Nyerere was also against the view that national land should be a private property.

A political theorist and gifted writer, Mwalimu wrote in 1974, that: ‘If people are given land to use as their property, then they have the right to sell it. It will not be difficult to predict who, in fifty years’ time, will be the landlords and who the tenants.

“In a country such as this where, generally speaking, the Africans are poor and the foreigners are rich, it is quite possible that, within eighty or a hundred years, if the poor Africans were allowed to sell their land, all the land in (Tanzania) would belong to wealthy immigrants – and the indigenous people would be tenants.

“But, even if there were no rich foreigners in this country, there would emerge rich and clever [Tanzanians]. If we allow land to be sold like robes, within a short period there would only be a few Africans possessing land – and all the others would be tenants! “

The result, Mwalimu warned then, would be the emergence of “a small group of landlords and a large group of tenants” – and this would consequently create “antagonism among peoples.”

According to a land activist, Ms Marcelina Kibena, the “antagonism” might take various forms.
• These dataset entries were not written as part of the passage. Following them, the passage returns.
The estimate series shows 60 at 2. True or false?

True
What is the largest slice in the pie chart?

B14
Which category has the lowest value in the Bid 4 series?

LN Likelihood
One is that involving cultivators and pastoralists – which, she says, dominate the debate on land issues, leaving the elephant in the room untouched.

“The main source of these conflicts – massive land marketisation for private investment – is rarely seen as a problem and, thus, remains unaddressed,” notes the deputy chairperson of the Morogoro Regional Smallholder Farmers Network in a recently-published book.
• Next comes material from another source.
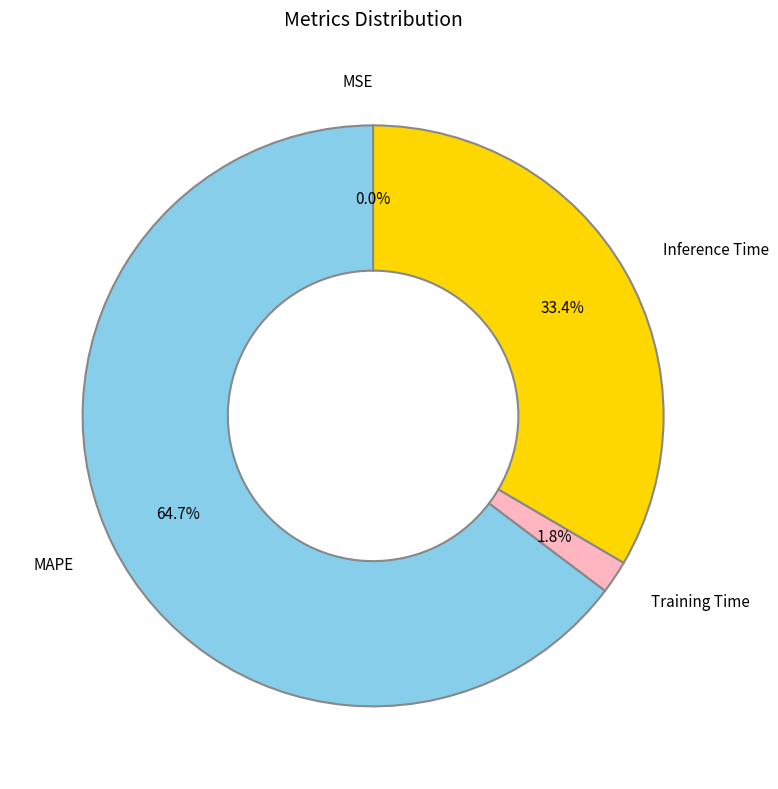

Which category accounts for the majority?

MAPE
Writing at the tenth anniversary of Mwalimu’s death in 2009, Dr Ng’wanza Kamata – a political science lecturer at the University of Dar es Salaam – noted that the indisputability of Mwalimu’s opposition to the privatisation or of letting loose private interests on land was obvious.

“Ten years after Mwalimu’s death (in 1999), land disputes and cases of displacement of masses of people are common in Tanzania,” Kamata wrote then in an analysis published on the Pambazuka blog. “This is a logical consequence of liberalism.”

Many land activists think that this was as relevant then as it is today.

Although he acknowledges that, even during Mwalimu’s leadership, there were cases of mass displacements of people from their land, Dr Kamata notes that there is nevertheless a difference.

“Under Ujamaa, [land] was acquired for what was regarded as ‘state farms’; today, it is ‘grabbed’ for private interests, particularly for or by a group known as ‘Wawekezaji’ (investors),” he wrote.

Mwalimu’s ‘mistake’

Much as he admires Mwalimu Nyerere for his opposition to privatisation of land, Dr Kamata, nonetheless, thinks that Mwalimu was wrong to think that placing land under the state would keep it under firm control of the people. He pointed out that allowing the President to be the custodian of land has its roots in the colonial past whose 1923 Land Ordinance Nyerere embraced unchanged.

“On this, Mwalimu was wrong, as government bureaucrats replaced the people – and the laws, such as the Land Acquisition Act of 1967, allowed it. This way they were, and are still, able to evict people from their lands,” wrote Kamata.

Ms Kibena concurs, saying that, as long as land continues to be controlled by the state (and its bureaucracy) the majority would be robbed of their lands. She and other land activists want the land, which belongs to the people, to be vested in the people. As it is, the people who depend on land live in village communities, and the body which represents them all is the Village Assembly. So, legally, village land should be vested in this organ.

Mr Baha dismisses the idea as false that the privatisation of land leads to efficiency and its effective utilisation – and, thus, national development. He says most privatised land has in the past ended up being idle in the midst of high demand for land for both crops farming and pastoralisation.

In the event, he suggests that an assessment be done of the factors that led to the failure of Cooperatives Movement, and a strategy be devised to revive it.

He notes: “Smallholder farmers and producers comprise a majority in this country, and cooperatives offer a basic mechanism for meaningfully utilising them in national development.”